Jadinya sekarang Ni Ngoro giat cari data, lalu dikonsep dan sudah sedikit dibuat film-nya, berkenaan dengan cerita tentang asal-usul nama kampung-kampung di Solo. Istilahnya toponimi.

Ide awalnya bermula dari rasa heran Heintchezalaar yang tak bisa dijawab Ni Ngoro. Heintchezalaar bertanya, mengapa ada nama jalan yang diambil dari nama burung, nama binatang, nama bunga atau nama pulau-pulau. Memangnya Solo tak punya asal-usul, cari nama saja nyontek nama burung?

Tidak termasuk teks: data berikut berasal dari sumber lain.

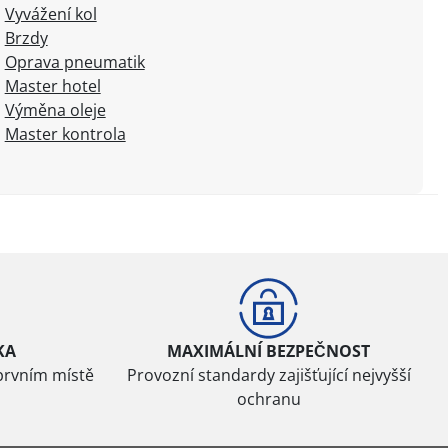
Vyvážení kol
Brzdy
Oprava pneumatik
Master hotel
Výměna oleje
Master kontrola
KA
MAXIMÁLNÍ BEZPEČNOST
prvním místě
Provozní standardy zajišťující nejvyšší
ochranu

“Ini tak masuk akal. Mungkin orang yang beri nama kehabisan ilham, atau tak paham sejarah. Celakanya jika asal beri nama. Tak heran, banyak nama abu-abu di gang-gang kota Solo,” begitulah keheranan Heintchezalaar. Mulanya, Ni Ngoro tak begitu peduli dengan pertanyaan itu.

Sekarang jika ingat nama gang-gang di kampung-kampung, dada Ni Ngoro jadi ikut sesak. Kota tua Solo jadi kota tua yang ternoda maknanya. Padahal namanya kota pusaka, mau adakan konverensi besar-besaran tentang kota pusaka sedunia Oktober nanti.

Tentu rusaknya kota Solo bukan karena urban besar-besaran dari desa (sejak 1980an) yang bikin Solo berkembang tanpa kendali. Ni Ngoro sungkan jika Heintchezalaar ikut resah tentang nama antah berantah itu. Heintchezalaar ini adalah cucu mantan perwira Hindia Belanda di kota Solo sekitar tahun 1930-an, namun ia juga cucu seorang Kanjeng dari Mangkunegaran. Artinya ia memang seorang indo.

Heintchezalaar pertama kali ke Solo diajak opanya. Saat itu usianya baru 7 tahun. Maunya menginap di Hotel Slier, itu hotel di jaman Belanda saat Opa Heintchezalaar masih berkuasa di Solo. Tetapi hotel itu sudah berganti nama menjadi Hotel Merdeka. Ketika Heintchezalaar datang tahun 1981, hotel itu tak ada lagi, tanahnya terbiarkan merana dihuni setan. Kabarnya mau dibangun dan jadi kantor Bank Indonesia. BI sendiri mau dipakai museum. Heintchezalaar ingat, menurut cerita opanya yang sudah almarhum, BI Solo itu, dulu adalah Javache Bank milik Belanda.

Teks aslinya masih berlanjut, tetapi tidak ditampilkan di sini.